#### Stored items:
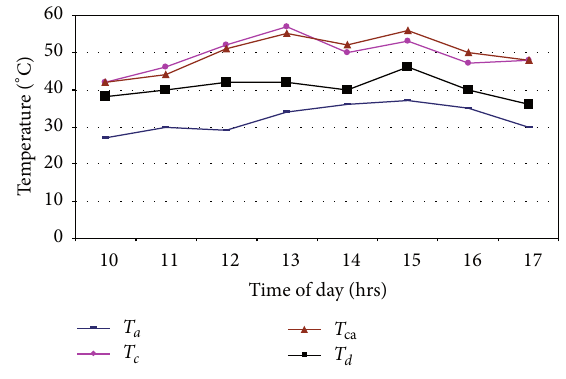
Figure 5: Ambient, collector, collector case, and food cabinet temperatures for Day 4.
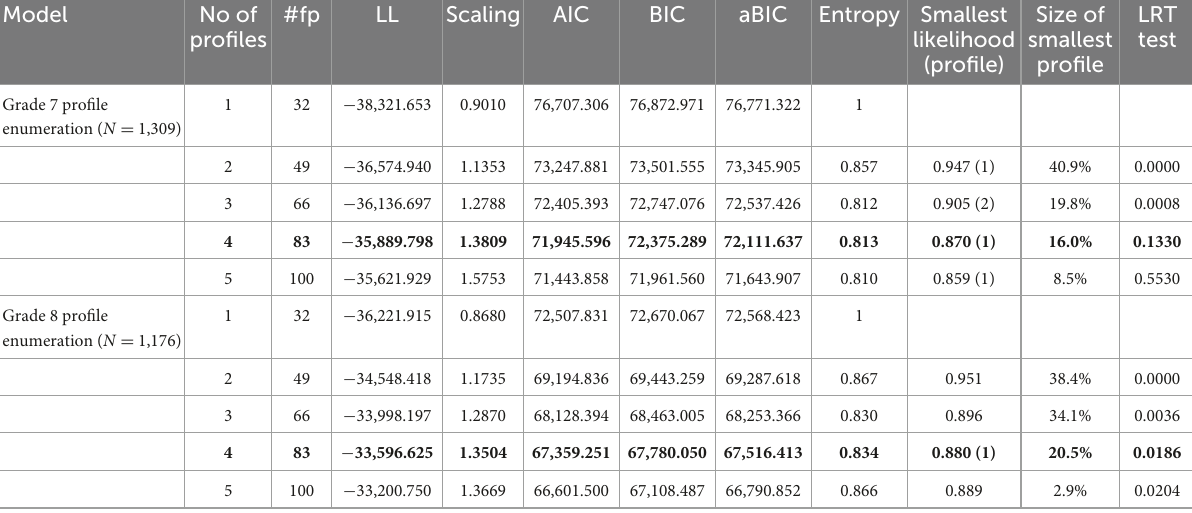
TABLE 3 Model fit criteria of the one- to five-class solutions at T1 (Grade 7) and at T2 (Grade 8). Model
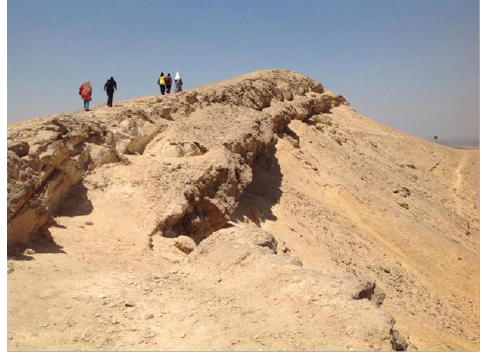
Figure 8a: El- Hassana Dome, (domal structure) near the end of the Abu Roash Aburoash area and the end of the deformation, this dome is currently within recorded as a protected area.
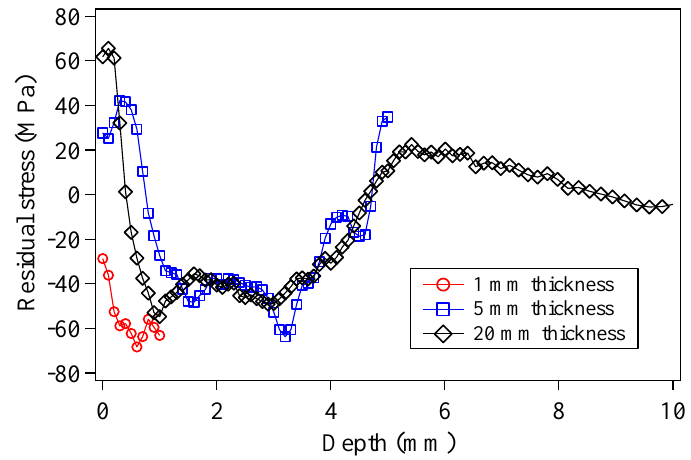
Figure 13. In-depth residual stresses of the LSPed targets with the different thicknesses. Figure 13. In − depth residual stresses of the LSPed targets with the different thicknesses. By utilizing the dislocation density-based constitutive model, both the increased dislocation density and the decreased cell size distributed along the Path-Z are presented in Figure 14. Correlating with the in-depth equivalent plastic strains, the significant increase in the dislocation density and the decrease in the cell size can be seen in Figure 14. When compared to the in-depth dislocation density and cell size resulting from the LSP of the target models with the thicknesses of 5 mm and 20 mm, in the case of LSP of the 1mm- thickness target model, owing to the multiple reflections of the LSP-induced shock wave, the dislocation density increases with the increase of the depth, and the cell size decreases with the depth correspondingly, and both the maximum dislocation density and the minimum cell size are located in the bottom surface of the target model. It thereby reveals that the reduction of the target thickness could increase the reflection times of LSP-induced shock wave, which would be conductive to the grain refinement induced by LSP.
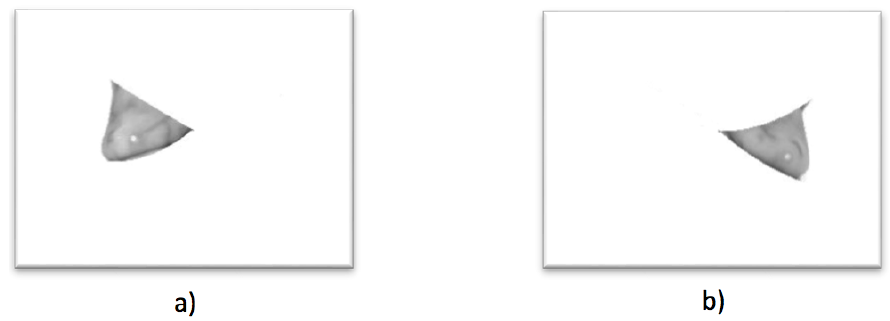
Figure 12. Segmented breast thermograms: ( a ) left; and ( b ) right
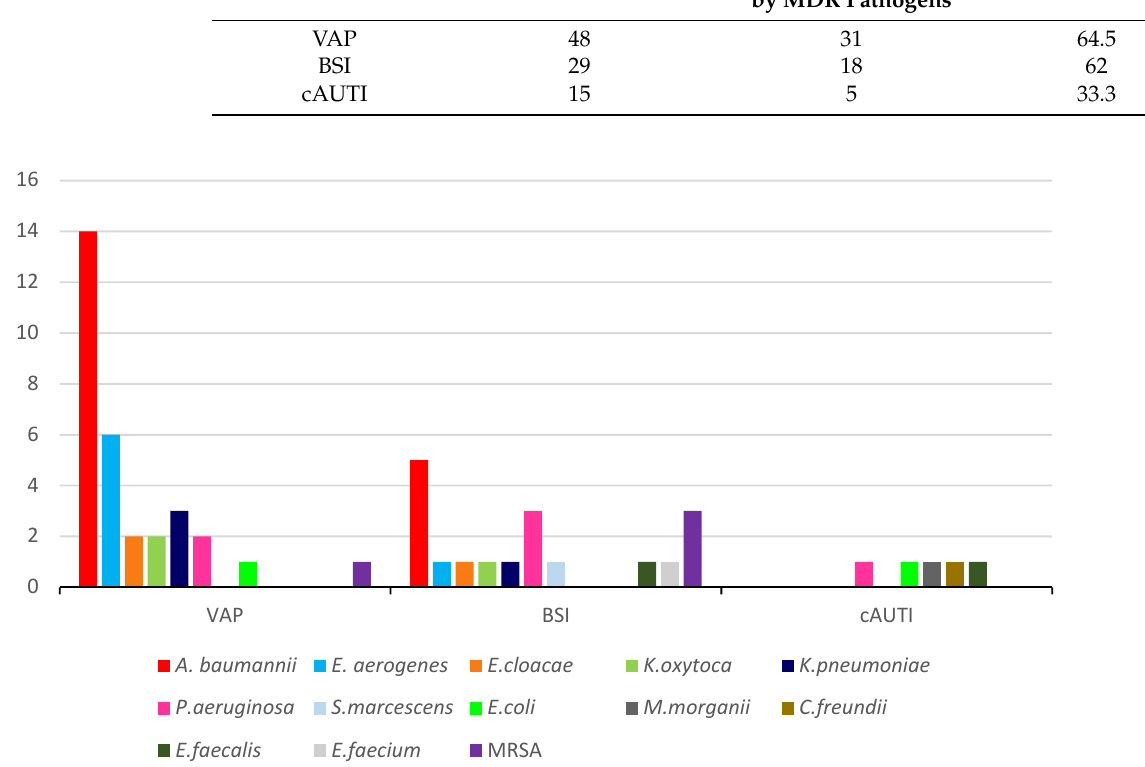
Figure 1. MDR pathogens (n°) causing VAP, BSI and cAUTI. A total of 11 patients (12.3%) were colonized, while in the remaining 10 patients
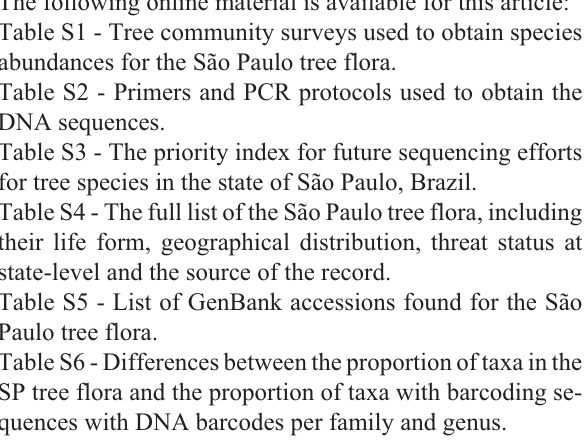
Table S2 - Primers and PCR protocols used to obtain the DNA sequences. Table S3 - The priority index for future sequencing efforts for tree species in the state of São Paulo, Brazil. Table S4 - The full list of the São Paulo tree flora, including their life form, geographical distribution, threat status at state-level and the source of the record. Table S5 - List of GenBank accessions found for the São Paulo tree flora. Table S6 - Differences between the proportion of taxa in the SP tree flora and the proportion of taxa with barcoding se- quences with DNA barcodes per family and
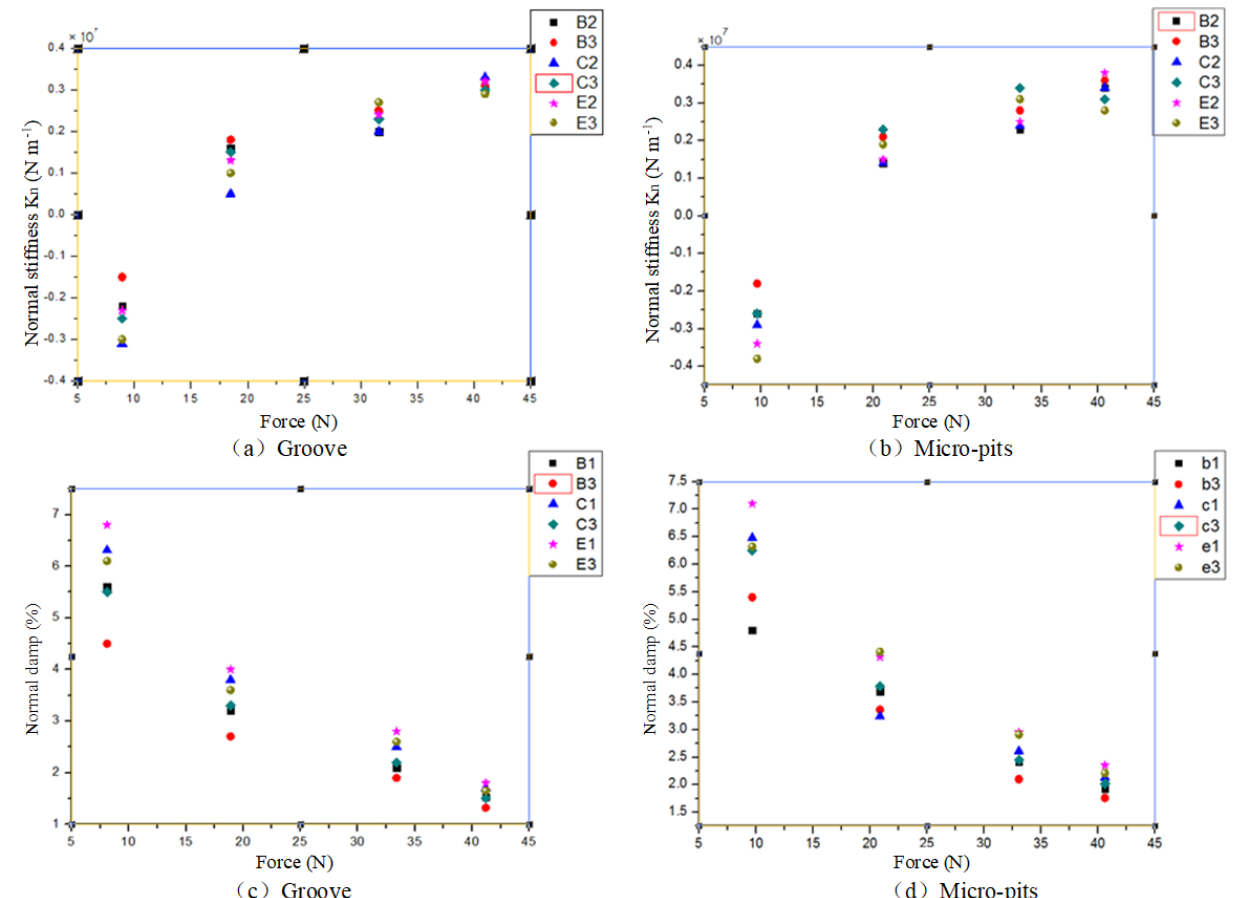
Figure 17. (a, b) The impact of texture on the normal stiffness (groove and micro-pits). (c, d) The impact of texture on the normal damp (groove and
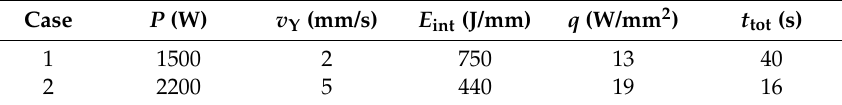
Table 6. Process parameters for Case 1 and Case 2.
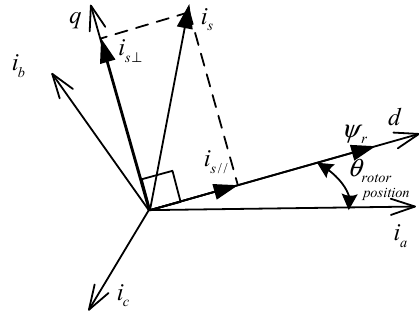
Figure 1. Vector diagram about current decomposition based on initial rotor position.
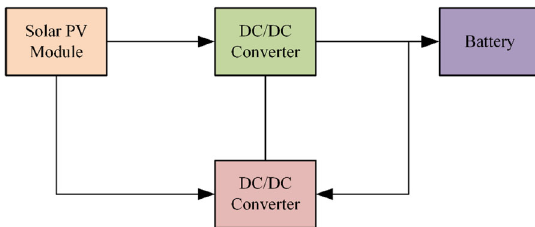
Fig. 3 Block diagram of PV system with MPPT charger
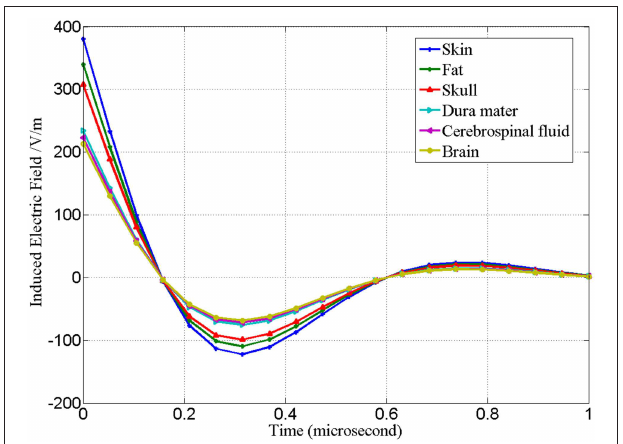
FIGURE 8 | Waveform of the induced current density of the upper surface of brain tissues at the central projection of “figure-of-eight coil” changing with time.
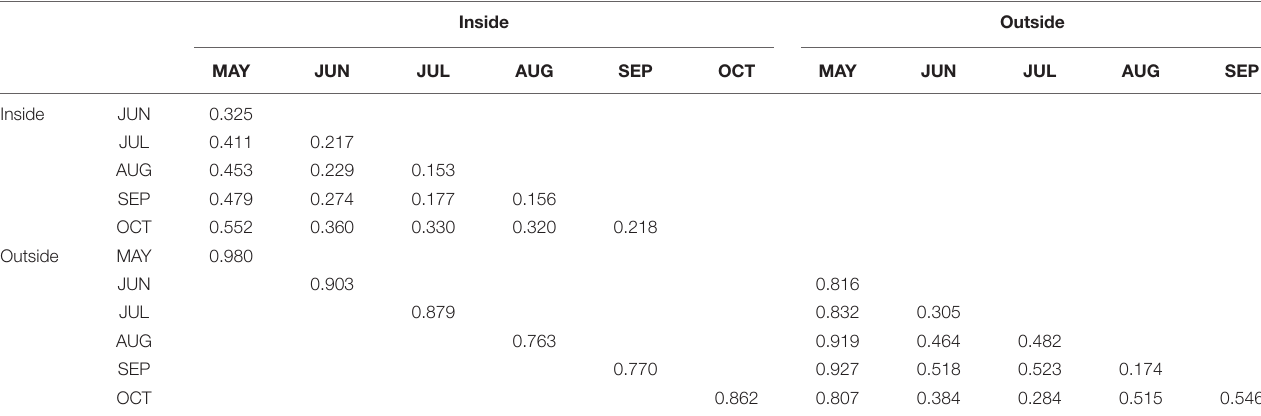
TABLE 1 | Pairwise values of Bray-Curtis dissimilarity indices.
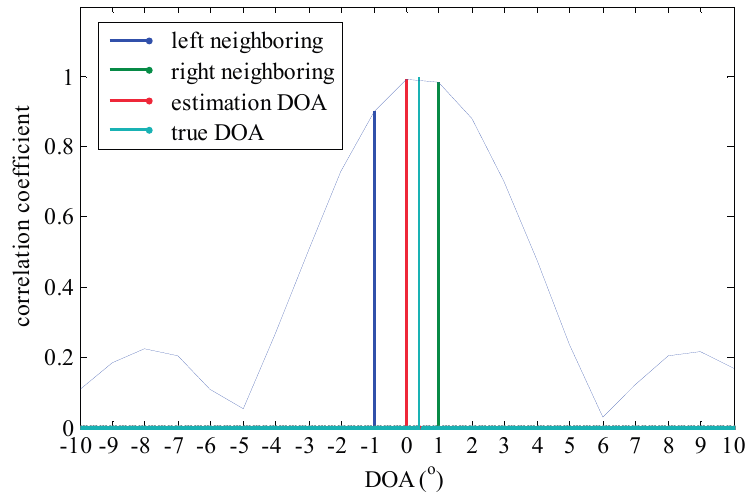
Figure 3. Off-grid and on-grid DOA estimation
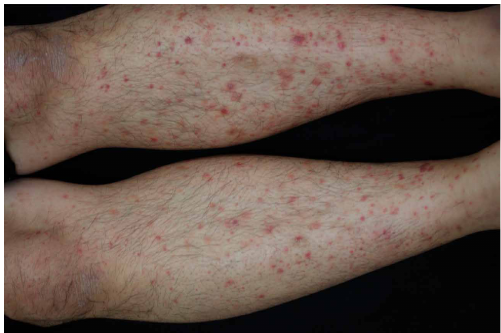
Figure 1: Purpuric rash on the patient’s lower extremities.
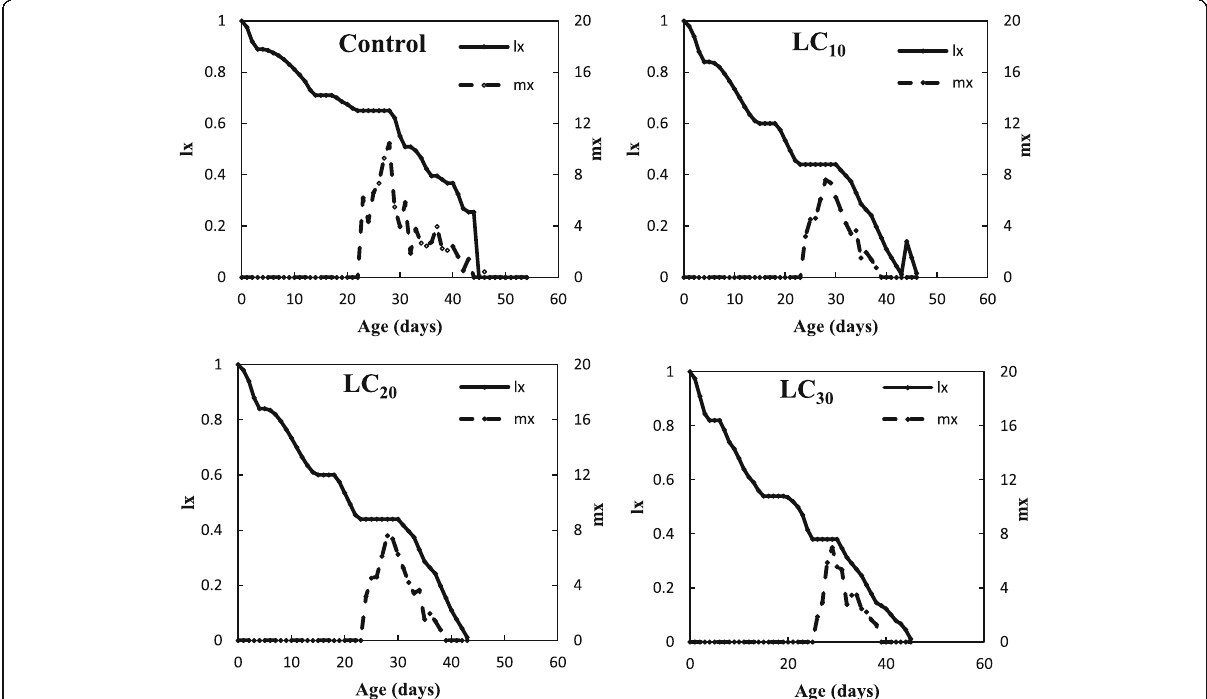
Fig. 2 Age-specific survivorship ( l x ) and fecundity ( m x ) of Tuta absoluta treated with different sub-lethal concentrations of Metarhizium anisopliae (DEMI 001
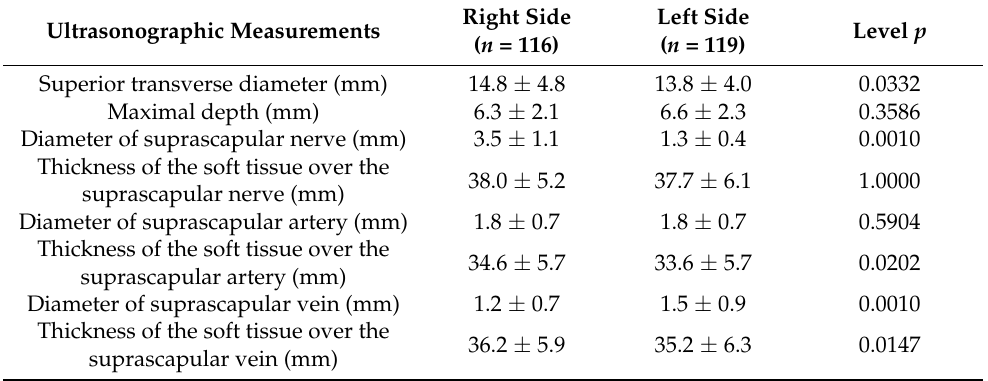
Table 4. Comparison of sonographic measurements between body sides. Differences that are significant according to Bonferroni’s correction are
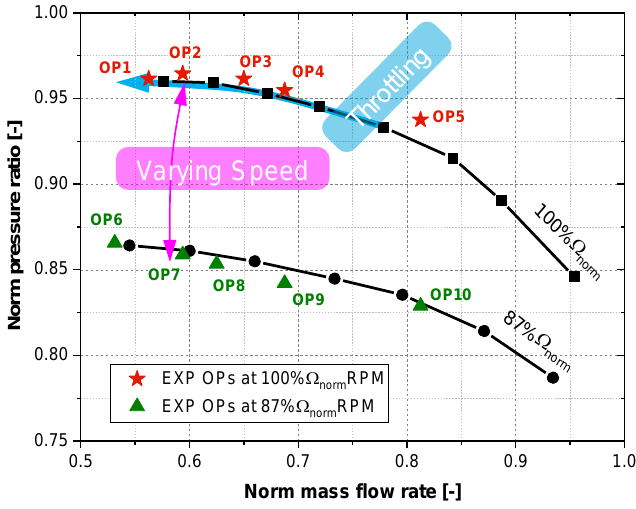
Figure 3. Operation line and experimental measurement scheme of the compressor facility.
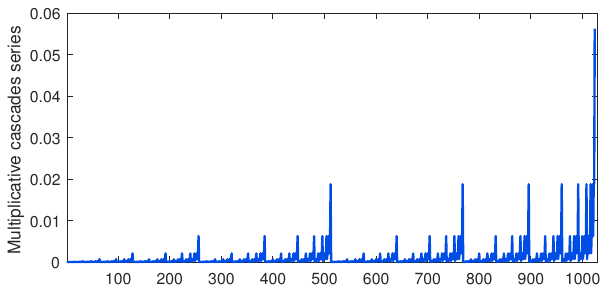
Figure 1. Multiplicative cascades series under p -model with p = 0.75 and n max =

#### Aim of the exercise:
Beginning with the line that contains "Figure 3. Off-grid and on-grid DOA estimation" and ending with the last line of the entries above, repeat each line exactly, but not the pictures.

#### Solution for this task:
Figure 3. Off-grid and on-grid DOA estimation
Figure 1: Purpuric rash on the patient’s lower extremities.
Fig. 2 Age-specific survivorship ( l x ) and fecundity ( m x ) of Tuta absoluta treated with different sub-lethal concentrations of Metarhizium anisopliae (DEMI 001
Table 4. Comparison of sonographic measurements between body sides. Differences that are significant according to Bonferroni’s correction are
Figure 3. Operation line and experimental measurement scheme of the compressor facility.
Figure 1. Multiplicative cascades series under p -model with p = 0.75 and n max =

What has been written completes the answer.